Wednesday, May 5, 2010

Who Hash

This meal is so easy and so tasty. When I was a kid, my mom made this. At some point we started referring to it as Who Hash. Must have been in December when The Grinch Who Stole Christmas played on TV. I had forgotten about this simple dish for a long time, but have been making it recently. There are only three ingredients- all real foods. Plus salt and pepper. Easy.

Who Hash

(amounts of these ingredients can be scaled up or down as appropriate for your needs; this is just how I do it)

1 lb. ground beef
1 cup brown rice (that's one cup dry, which works out to several cooked cups)
1 onion, chopped

1. Cook the rice.
2. While rice is cooking, brown the ground beef and onion together.
3. When rice is done, combine with beef/onion mix and mix well.
4. Season with salt and pepper to taste. This always takes more salt than I expect it to. Add a little, mix well, taste, repeat as necessary.


Tuesday, May 4, 2010

News From The Brink

Be honest. Do you ever think that America is on the brink of a massive, food-related calamity? When I think about our food system, I am aware of the real food movement, slow food, pasture-based, 100-mile diet, etc. These are good things. But when I broaden my focus to include the wider view, I am… horrified. Honestly, I think that’s the best word for how I feel about it when I actually stop to think about where we are. My solution (read: my attempt to do something and hopefully avoid losing my mind) is to share with others my concerns, and hope that eventually enough of us will share the same concerns to be able to force change. In some ways, I can see how we are taking a step forward. In other ways, it looks like two steps back.

Today, I want to share with you some of what I read this morning. The three articles referenced here represent that step forward and the two steps back.

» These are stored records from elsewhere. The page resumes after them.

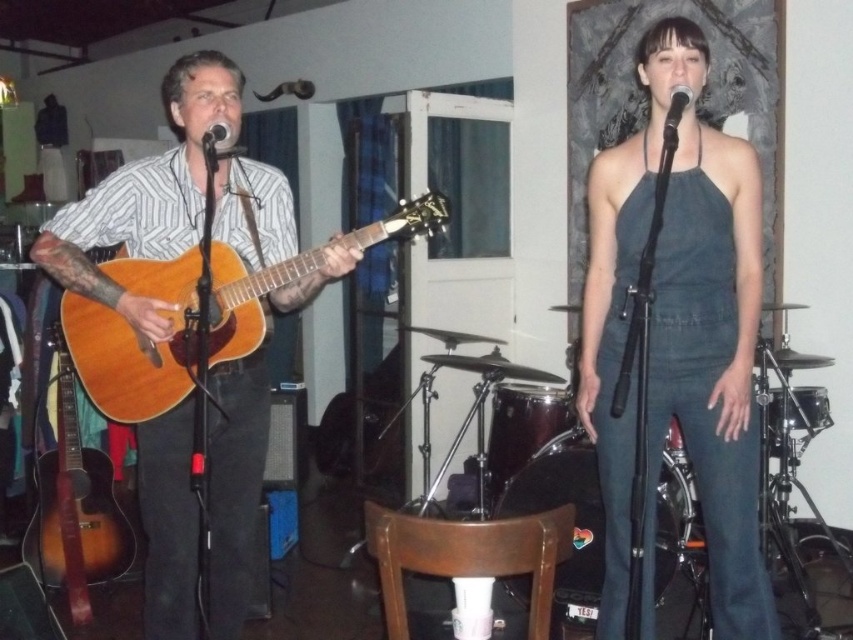
You are a photographer standing in the audience and want to take a closeup shot of the acoustic guitar. You notice two points on the guitar that you need to focus on. The first point is at coordinates point [440,212], and the second point is at coordinates point [206,141]. Which point should you focus on to ensure the guitar appears in sharp focus?

You should focus on point [440,212] because it is closer to the camera than point [206,141], ensuring the guitar is in sharp focus.

You are a photographer in the audience at the live music performance. You want to capture a photo that includes both the sunburst wood guitar at left and the black matte microphone at center. Which object should you place closer to the left edge of your camera frame to ensure both are visible?

The sunburst wood guitar at left is positioned on the left side of the black matte microphone at center, so you should place the sunburst wood guitar at left closer to the left edge of your camera frame to ensure both are visible.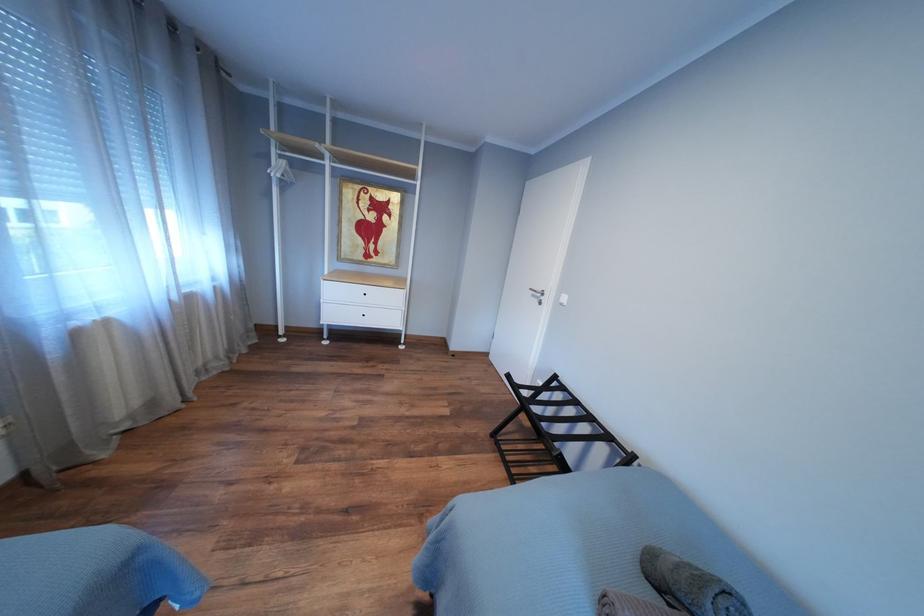
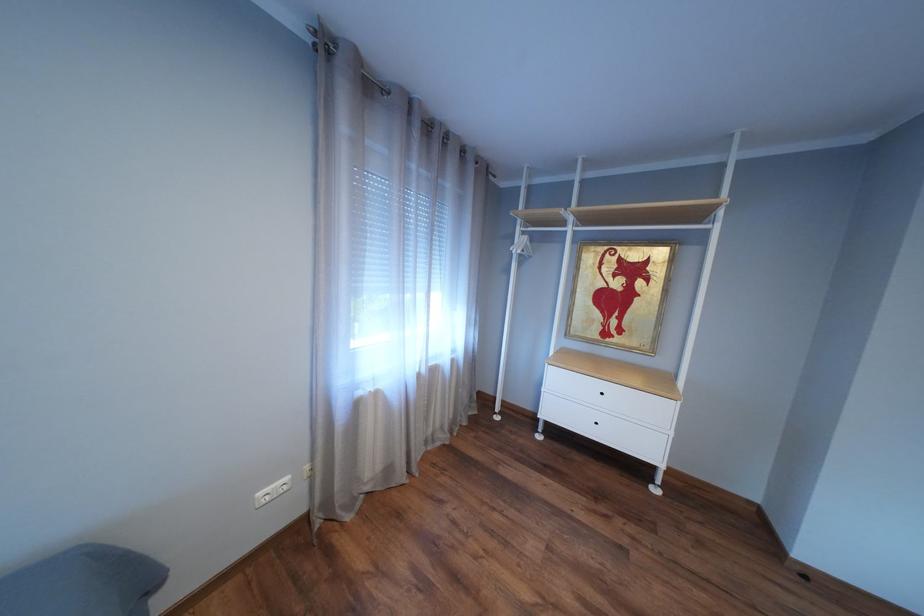
Question: Based on the continuous images, in which direction is the camera rotating? Reply with the corresponding letter.

Choices:
 (A) Left
 (B) Right
 (C) Up
 (D) Down

Answer: (A)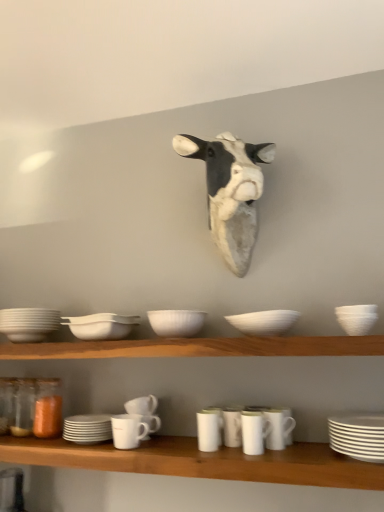
Image resolution: width=384 pixels, height=512 pixels. Find the location of `unoccupied region to the right of white glossy mug at lower center, acting as the ninth tableware starting from the left`. unoccupied region to the right of white glossy mug at lower center, acting as the ninth tableware starting from the left is located at coordinates point(314,450).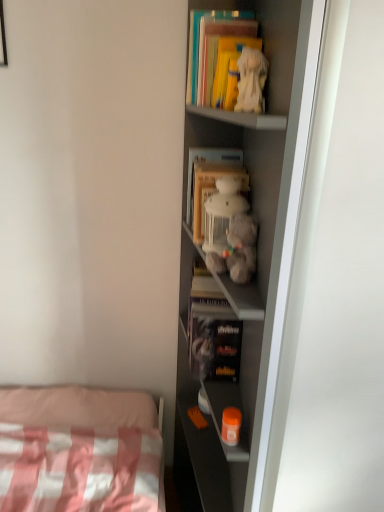
Question: Does matte yellow book at upper center, which appears as the fourth book when ordered from the bottom, have a lesser width compared to matte gray shelf at center?

Choices:
 (A) yes
 (B) no

Answer: (A)

Question: From the image's perspective, is matte yellow book at upper center, arranged as the first book when viewed from the top, located above matte gray shelf at center?

Choices:
 (A) no
 (B) yes

Answer: (B)

Question: Is matte yellow book at upper center, which appears as the fourth book when ordered from the bottom, wider than matte gray shelf at center?

Choices:
 (A) no
 (B) yes

Answer: (A)

Question: Can you confirm if matte yellow book at upper center, which appears as the fourth book when ordered from the bottom, is shorter than matte gray shelf at center?

Choices:
 (A) no
 (B) yes

Answer: (B)

Question: Is matte yellow book at upper center, which appears as the fourth book when ordered from the bottom, behind matte gray shelf at center?

Choices:
 (A) yes
 (B) no

Answer: (A)

Question: From the image's perspective, is hardcover book at center, the first book when ordered from bottom to top, located above or below fluffy gray stuffed animal at center, which is counted as the third toy, starting from the top?

Choices:
 (A) below
 (B) above

Answer: (A)

Question: Considering the relative positions of hardcover book at center, the first book when ordered from bottom to top, and fluffy gray stuffed animal at center, arranged as the 2th toy when ordered from the bottom, in the image provided, is hardcover book at center, the first book when ordered from bottom to top, to the left or to the right of fluffy gray stuffed animal at center, arranged as the 2th toy when ordered from the bottom,?

Choices:
 (A) right
 (B) left

Answer: (B)

Question: From a real-world perspective, is hardcover book at center, the first book when ordered from bottom to top, physically located above or below fluffy gray stuffed animal at center, arranged as the 2th toy when ordered from the bottom?

Choices:
 (A) below
 (B) above

Answer: (A)

Question: In terms of height, does hardcover book at center, arranged as the 4th book when viewed from the top, look taller or shorter compared to fluffy gray stuffed animal at center, which is counted as the third toy, starting from the top?

Choices:
 (A) short
 (B) tall

Answer: (B)

Question: Is matte yellow book at upper center, arranged as the first book when viewed from the top, in front of or behind fluffy gray stuffed animal at center, arranged as the 2th toy when ordered from the bottom, in the image?

Choices:
 (A) front
 (B) behind

Answer: (B)

Question: Is matte yellow book at upper center, arranged as the first book when viewed from the top, bigger or smaller than fluffy gray stuffed animal at center, arranged as the 2th toy when ordered from the bottom?

Choices:
 (A) small
 (B) big

Answer: (A)

Question: Does point (205, 48) appear closer or farther from the camera than point (244, 215)?

Choices:
 (A) closer
 (B) farther

Answer: (A)

Question: Considering the positions of matte yellow book at upper center, arranged as the first book when viewed from the top, and fluffy gray stuffed animal at center, which is counted as the third toy, starting from the top, in the image, is matte yellow book at upper center, arranged as the first book when viewed from the top, wider or thinner than fluffy gray stuffed animal at center, which is counted as the third toy, starting from the top,?

Choices:
 (A) wide
 (B) thin

Answer: (A)

Question: Looking at the image, does matte gray shelf at center seem bigger or smaller compared to fluffy white teddy bear at center, which is the third toy in bottom-to-top order?

Choices:
 (A) small
 (B) big

Answer: (B)

Question: From a real-world perspective, is matte gray shelf at center positioned above or below fluffy white teddy bear at center, which is the third toy in bottom-to-top order?

Choices:
 (A) below
 (B) above

Answer: (A)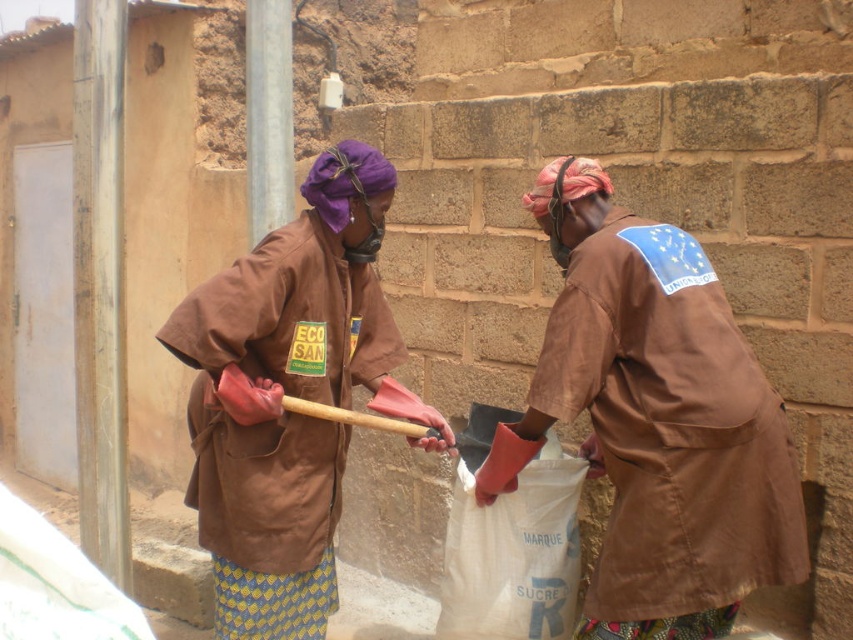
From the picture: Can you confirm if brown fabric uniform at center is positioned above brown fabric robe at right?

No, brown fabric uniform at center is not above brown fabric robe at right.

Does brown fabric uniform at center have a greater height compared to brown fabric robe at right?

Yes, brown fabric uniform at center is taller than brown fabric robe at right.

Is point (180, 324) less distant than point (718, 360)?

No.

Where is `brown fabric uniform at center`? brown fabric uniform at center is located at coordinates (657, 420).

Between brown fabric robe at right and brown fabric robe at center, which one is positioned lower?

Positioned lower is brown fabric robe at center.

Does point (567, 276) come closer to viewer compared to point (244, 467)?

No, it is not.

Identify the location of brown fabric robe at right. (668, 426).

Which of these two, brown fabric uniform at center or brown fabric robe at center, stands shorter?

brown fabric robe at center

Between point (752, 394) and point (271, 266), which one is positioned behind?

Positioned behind is point (271, 266).

Where is `brown fabric uniform at center`? This screenshot has width=853, height=640. brown fabric uniform at center is located at coordinates (657, 420).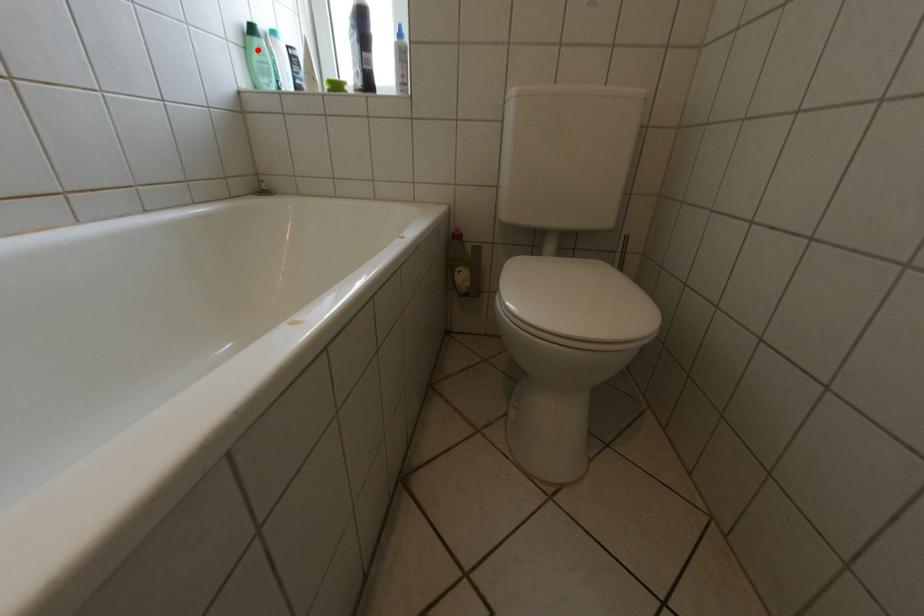
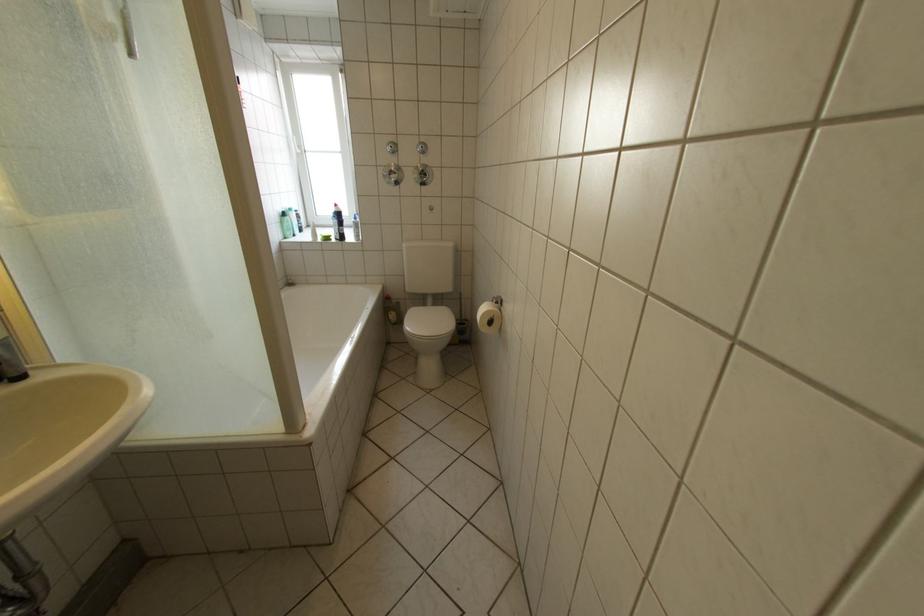
The point at the highlighted location is marked in the first image. Where is the corresponding point in the second image?

(294, 224)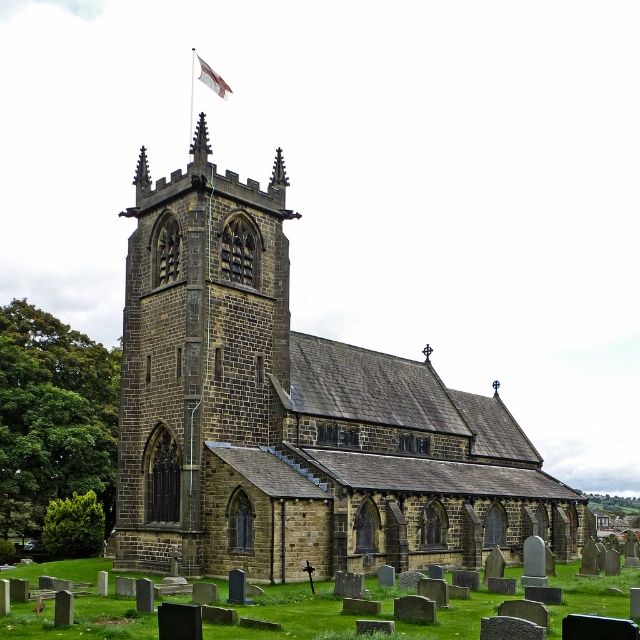
Can you confirm if brown stone tower at center is bigger than white fabric flag at upper center?

Incorrect, brown stone tower at center is not larger than white fabric flag at upper center.

Is the position of brown stone tower at center more distant than that of white fabric flag at upper center?

No, it is in front of white fabric flag at upper center.

Describe the element at coordinates (202, 369) in the screenshot. The image size is (640, 640). I see `brown stone tower at center` at that location.

Identify the location of brown stone tower at center. The image size is (640, 640). (202, 369).

Can you confirm if brown stone church at center is bigger than white fabric flag at upper center?

Yes, brown stone church at center is bigger than white fabric flag at upper center.

How much distance is there between brown stone church at center and white fabric flag at upper center?

brown stone church at center is 38.05 meters away from white fabric flag at upper center.

Image resolution: width=640 pixels, height=640 pixels. What are the coordinates of `brown stone church at center` in the screenshot? It's located at (292, 413).

Measure the distance between brown stone church at center and camera.

58.89 meters

Which of these two, brown stone church at center or brown stone tower at center, stands shorter?

With less height is brown stone tower at center.

Is point (234, 182) less distant than point (125, 323)?

Yes.

The width and height of the screenshot is (640, 640). I want to click on brown stone church at center, so click(292, 413).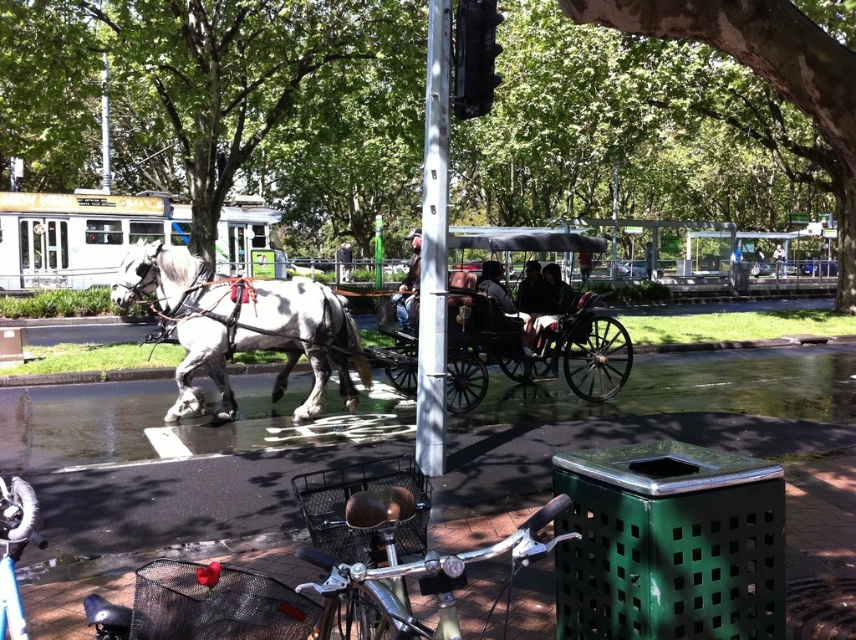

First up… This article by ClizBiz, which I found over at Blogher, is an interview with Carrie Balkcom, executive director of the American Grassfed Association. I learned about the AGA’s new (?) symbol that its certified producers can use to label their products. I haven’t seen this symbol in a store in my area (yet?). But I hope I do, because it indicates adherence to production standards that are superior to those that follow the USDA definition of “grassfed.” Take a look, so you’ll know what you’re seeing if products labeled with this symbol show up near you.

Next, we move on to the category that leaves me wondering why there is no Darwin Award equivalent for corporations. There really should be. Perhaps we should start one. But what would we call it? The Species Suicide Award? Think on that while you read these gems…

 We take our first step backward with this article by William Neuman and Andrew Pollack at the New York Times. The authors introduce us to Eddie Anderson, a Tennessee farmer who has been strictly no-till for 15 years. Until now. This year, Anderson is plowing one-third of his land because of Roundup-resistant pigweed, which is so tenacious and sturdy that it damages harvesting equipment. And that’s in addition to growing three inches a day, reaching seven feet or more in height, and shading out crops. You can see Mr. Anderson’s problem. Thanks, Monsanto. Zombie pigweed. Niiiice.

And now, the latest rendition of greed-in-a-can. This article by Amy Gates is another one I picked up at Blogher. I have Gates to thank for introducing me to Mead-Johnson’s new Enfagrow Premium Chocolate Toddler Formula. That’s chocolate toddler formula for children ages 12 to 36 months. You know, the ages when children are supposed to be learning to eat whole foods. I know, you’re thinking “girl, I don’t even need to read that- I’ve heard enough,” but you’re wrong! Go read it, and be enlightened. Everybody should know just how low our boat is sinking.

Then come back here and let me know who you nominate for the award.